Late in the winter of my seventeenth year, my mother decided I was depressed, presumably because I rarely left the house, spent quite a lot of time in bed, read the same book over and over, ate infrequently, and devoted quite a bit of my abundant free time to thinking about death. Page 3

The whole affair was the precise opposite of what I figured it would be: slow and patient and quiet and neither particularly painful nor particularly ecstatic. There were a lot of condomy problems that I did not get a particularly good look at. No headboards were broken. No screaming. Honestly, it was probably the longest time we'd ever spent together without talking. Pages 207 + 208

I woke up to my phone singing a song by The Hectic Glow. Gus's favourite. That meant he was calling - or someone was calling from his phone. I glanced at the alarm clock: 2:35AM. He's gone, I thought as everything inside of me collapsed into a singularity. Page 242

It's a beautiful, beautiful book. I loved everything about the way that it was written. If it had been possible I would've happily copied that whole book into my book journal. There were loads of quotes I wanted to copy out.
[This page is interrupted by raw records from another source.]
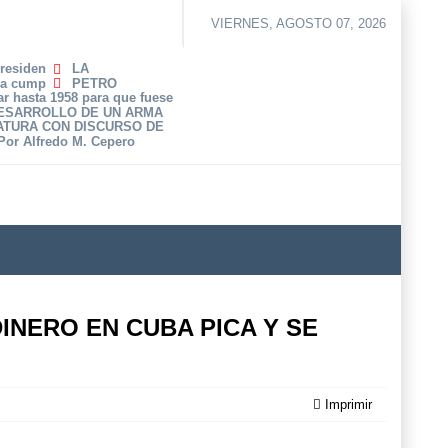
VIERNES, AGOSTO 07, 2026
Presiden
LA
ha cump
PETRO
r hasta 1958 para que fuese
DESARROLLO DE UN ARMA
ATURA CON DISCURSO DE
 Por Alfredo M. Cepero
DINERO EN CUBA PICA Y SE
Imprimir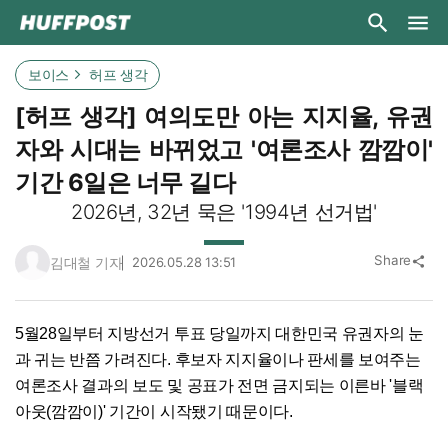
보이스
허프 생각
[허프 생각] 여의도만 아는 지지율, 유권
자와 시대는 바뀌었고 '여론조사 깜깜이'
기간 6일은 너무 길다
2026년, 32년 묵은 '1994년 선거법'
Share
김대철 기자
2026.05.28 13:51
share
5월28일부터 지방선거 투표 당일까지 대한민국 유권자의 눈
과 귀는 반쯤 가려진다. 후보자 지지율이나 판세를 보여주는
여론조사 결과의 보도 및 공표가 전면 금지되는 이른바 '블랙
아웃(깜깜이)' 기간이 시작됐기 때문이다.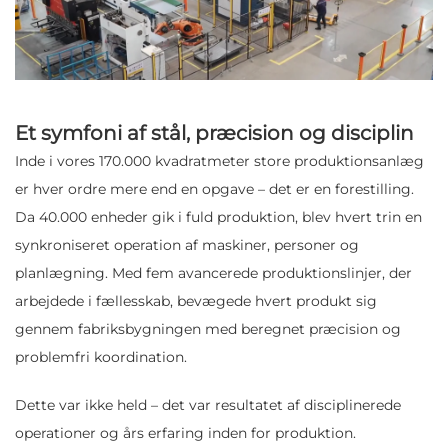
Et symfoni af stål, præcision og disciplin
Inde i vores 170.000 kvadratmeter store produktionsanlæg
er hver ordre mere end en opgave – det er en forestilling.
Da 40.000 enheder gik i fuld produktion, blev hvert trin en
synkroniseret operation af maskiner, personer og
planlægning. Med fem avancerede produktionslinjer, der
arbejdede i fællesskab, bevægede hvert produkt sig
gennem fabriksbygningen med beregnet præcision og
problemfri koordination.
Dette var ikke held – det var resultatet af disciplinerede
operationer og års erfaring inden for produktion.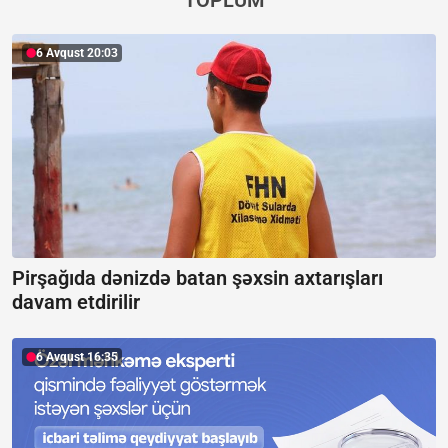
6 Avqust 20:03
Pirşağıda dənizdə batan şəxsin axtarışları
davam etdirilir
6 Avqust 16:35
I really loved the characters, everything about them but especially the way that they interacted with each other. Hazel and Augustus are these cute and cool, precocious teenagers. I loved the way that they spoke to one another, because that was the sort of geeky way I would speak to people when I was their age.

And yes, it made me cry my eyes out. I wasn't really expecting what happens at the end to actually happen. On the one hand I was fairly certain that it was going in that direction and yet I didn't think that the book would actually go there. And it did and I was devastated.

I've heard lots of good things about the film so it's definitely one I'm going to pick up for myself at some point in the future.